_Task goal_: Every record here must be set down once more, precisely as it reads.

Records for this exercise: Begin

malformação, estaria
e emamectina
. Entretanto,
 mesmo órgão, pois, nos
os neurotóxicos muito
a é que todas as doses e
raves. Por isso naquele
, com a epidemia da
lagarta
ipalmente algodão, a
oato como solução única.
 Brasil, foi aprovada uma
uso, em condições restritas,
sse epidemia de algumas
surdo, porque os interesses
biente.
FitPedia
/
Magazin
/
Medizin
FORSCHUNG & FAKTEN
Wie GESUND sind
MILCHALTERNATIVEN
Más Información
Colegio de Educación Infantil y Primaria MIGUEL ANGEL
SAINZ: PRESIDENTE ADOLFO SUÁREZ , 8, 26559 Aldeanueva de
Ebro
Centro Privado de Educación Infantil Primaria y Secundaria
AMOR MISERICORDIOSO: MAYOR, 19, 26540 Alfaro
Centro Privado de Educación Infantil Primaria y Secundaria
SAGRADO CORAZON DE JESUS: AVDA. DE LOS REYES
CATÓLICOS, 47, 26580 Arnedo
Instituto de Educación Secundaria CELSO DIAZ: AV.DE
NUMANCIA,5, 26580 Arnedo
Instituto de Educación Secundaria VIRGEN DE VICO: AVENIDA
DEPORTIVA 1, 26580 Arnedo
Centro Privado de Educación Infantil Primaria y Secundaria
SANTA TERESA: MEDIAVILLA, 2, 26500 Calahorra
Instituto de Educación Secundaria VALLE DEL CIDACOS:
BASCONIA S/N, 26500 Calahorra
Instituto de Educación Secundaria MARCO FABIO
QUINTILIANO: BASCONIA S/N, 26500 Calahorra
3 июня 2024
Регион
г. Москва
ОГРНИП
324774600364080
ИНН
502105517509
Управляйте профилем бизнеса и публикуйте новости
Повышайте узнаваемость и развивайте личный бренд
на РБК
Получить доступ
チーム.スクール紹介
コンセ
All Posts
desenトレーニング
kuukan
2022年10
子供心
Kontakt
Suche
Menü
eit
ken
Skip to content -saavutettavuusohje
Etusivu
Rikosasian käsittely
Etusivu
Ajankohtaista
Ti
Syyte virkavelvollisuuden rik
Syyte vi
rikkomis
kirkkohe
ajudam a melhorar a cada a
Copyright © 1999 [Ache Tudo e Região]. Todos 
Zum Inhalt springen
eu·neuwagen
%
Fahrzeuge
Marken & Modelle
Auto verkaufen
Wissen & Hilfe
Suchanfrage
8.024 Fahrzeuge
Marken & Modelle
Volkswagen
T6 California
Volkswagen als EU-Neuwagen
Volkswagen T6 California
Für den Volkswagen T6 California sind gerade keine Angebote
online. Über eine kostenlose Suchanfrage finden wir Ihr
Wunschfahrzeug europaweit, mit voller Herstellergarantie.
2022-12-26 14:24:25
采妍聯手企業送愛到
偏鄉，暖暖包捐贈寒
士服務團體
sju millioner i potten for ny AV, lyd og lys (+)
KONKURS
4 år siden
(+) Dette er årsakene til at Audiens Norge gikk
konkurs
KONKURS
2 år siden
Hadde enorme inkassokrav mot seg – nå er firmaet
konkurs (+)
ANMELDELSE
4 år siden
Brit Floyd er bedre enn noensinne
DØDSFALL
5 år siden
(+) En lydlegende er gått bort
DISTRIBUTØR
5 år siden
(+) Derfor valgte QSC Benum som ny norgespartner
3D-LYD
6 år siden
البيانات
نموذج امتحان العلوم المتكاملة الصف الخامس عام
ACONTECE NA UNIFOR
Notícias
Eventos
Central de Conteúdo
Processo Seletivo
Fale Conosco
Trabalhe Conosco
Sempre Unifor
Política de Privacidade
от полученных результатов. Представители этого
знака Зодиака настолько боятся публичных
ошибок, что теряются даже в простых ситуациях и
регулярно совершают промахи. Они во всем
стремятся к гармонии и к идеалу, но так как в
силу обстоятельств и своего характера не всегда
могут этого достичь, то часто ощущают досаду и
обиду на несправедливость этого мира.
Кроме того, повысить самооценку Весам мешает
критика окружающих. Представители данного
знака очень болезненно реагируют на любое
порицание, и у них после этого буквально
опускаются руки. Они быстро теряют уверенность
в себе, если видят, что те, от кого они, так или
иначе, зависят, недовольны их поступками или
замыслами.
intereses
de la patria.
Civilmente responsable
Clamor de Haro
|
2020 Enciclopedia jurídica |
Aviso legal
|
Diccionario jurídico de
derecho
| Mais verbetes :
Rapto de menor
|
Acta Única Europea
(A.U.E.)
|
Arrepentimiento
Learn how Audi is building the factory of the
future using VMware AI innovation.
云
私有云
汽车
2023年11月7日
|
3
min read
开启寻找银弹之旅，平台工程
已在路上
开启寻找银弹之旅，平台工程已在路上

Records for this exercise: End

_Exercise answer_:
malformação, estaria
e emamectina
. Entretanto,
 mesmo órgão, pois, nos
os neurotóxicos muito
a é que todas as doses e
raves. Por isso naquele
, com a epidemia da
lagarta
ipalmente algodão, a
oato como solução única.
 Brasil, foi aprovada uma
uso, em condições restritas,
sse epidemia de algumas
surdo, porque os interesses
biente.
FitPedia
/
Magazin
/
Medizin
FORSCHUNG & FAKTEN
Wie GESUND sind
MILCHALTERNATIVEN
Más Información
Colegio de Educación Infantil y Primaria MIGUEL ANGEL
SAINZ: PRESIDENTE ADOLFO SUÁREZ , 8, 26559 Aldeanueva de
Ebro
Centro Privado de Educación Infantil Primaria y Secundaria
AMOR MISERICORDIOSO: MAYOR, 19, 26540 Alfaro
Centro Privado de Educación Infantil Primaria y Secundaria
SAGRADO CORAZON DE JESUS: AVDA. DE LOS REYES
CATÓLICOS, 47, 26580 Arnedo
Instituto de Educación Secundaria CELSO DIAZ: AV.DE
NUMANCIA,5, 26580 Arnedo
Instituto de Educación Secundaria VIRGEN DE VICO: AVENIDA
DEPORTIVA 1, 26580 Arnedo
Centro Privado de Educación Infantil Primaria y Secundaria
SANTA TERESA: MEDIAVILLA, 2, 26500 Calahorra
Instituto de Educación Secundaria VALLE DEL CIDACOS:
BASCONIA S/N, 26500 Calahorra
Instituto de Educación Secundaria MARCO FABIO
QUINTILIANO: BASCONIA S/N, 26500 Calahorra
3 июня 2024
Регион
г. Москва
ОГРНИП
324774600364080
ИНН
502105517509
Управляйте профилем бизнеса и публикуйте новости
Повышайте узнаваемость и развивайте личный бренд
на РБК
Получить доступ
チーム.スクール紹介
コンセ
All Posts
desenトレーニング
kuukan
2022年10
子供心
Kontakt
Suche
Menü
eit
ken
Skip to content -saavutettavuusohje
Etusivu
Rikosasian käsittely
Etusivu
Ajankohtaista
Ti
Syyte virkavelvollisuuden rik
Syyte vi
rikkomis
kirkkohe
ajudam a melhorar a cada a
Copyright © 1999 [Ache Tudo e Região]. Todos 
Zum Inhalt springen
eu·neuwagen
%
Fahrzeuge
Marken & Modelle
Auto verkaufen
Wissen & Hilfe
Suchanfrage
8.024 Fahrzeuge
Marken & Modelle
Volkswagen
T6 California
Volkswagen als EU-Neuwagen
Volkswagen T6 California
Für den Volkswagen T6 California sind gerade keine Angebote
online. Über eine kostenlose Suchanfrage finden wir Ihr
Wunschfahrzeug europaweit, mit voller Herstellergarantie.
2022-12-26 14:24:25
采妍聯手企業送愛到
偏鄉，暖暖包捐贈寒
士服務團體
sju millioner i potten for ny AV, lyd og lys (+)
KONKURS
4 år siden
(+) Dette er årsakene til at Audiens Norge gikk
konkurs
KONKURS
2 år siden
Hadde enorme inkassokrav mot seg – nå er firmaet
konkurs (+)
ANMELDELSE
4 år siden
Brit Floyd er bedre enn noensinne
DØDSFALL
5 år siden
(+) En lydlegende er gått bort
DISTRIBUTØR
5 år siden
(+) Derfor valgte QSC Benum som ny norgespartner
3D-LYD
6 år siden
البيانات
نموذج امتحان العلوم المتكاملة الصف الخامس عام
ACONTECE NA UNIFOR
Notícias
Eventos
Central de Conteúdo
Processo Seletivo
Fale Conosco
Trabalhe Conosco
Sempre Unifor
Política de Privacidade
от полученных результатов. Представители этого
знака Зодиака настолько боятся публичных
ошибок, что теряются даже в простых ситуациях и
регулярно совершают промахи. Они во всем
стремятся к гармонии и к идеалу, но так как в
силу обстоятельств и своего характера не всегда
могут этого достичь, то часто ощущают досаду и
обиду на несправедливость этого мира.
Кроме того, повысить самооценку Весам мешает
критика окружающих. Представители данного
знака очень болезненно реагируют на любое
порицание, и у них после этого буквально
опускаются руки. Они быстро теряют уверенность
в себе, если видят, что те, от кого они, так или
иначе, зависят, недовольны их поступками или
замыслами.
intereses
de la patria.
Civilmente responsable
Clamor de Haro
|
2020 Enciclopedia jurídica |
Aviso legal
|
Diccionario jurídico de
derecho
| Mais verbetes :
Rapto de menor
|
Acta Única Europea
(A.U.E.)
|
Arrepentimiento
Learn how Audi is building the factory of the
future using VMware AI innovation.
云
私有云
汽车
2023年11月7日
|
3
min read
开启寻找银弹之旅，平台工程
已在路上
开启寻找银弹之旅，平台工程已在路上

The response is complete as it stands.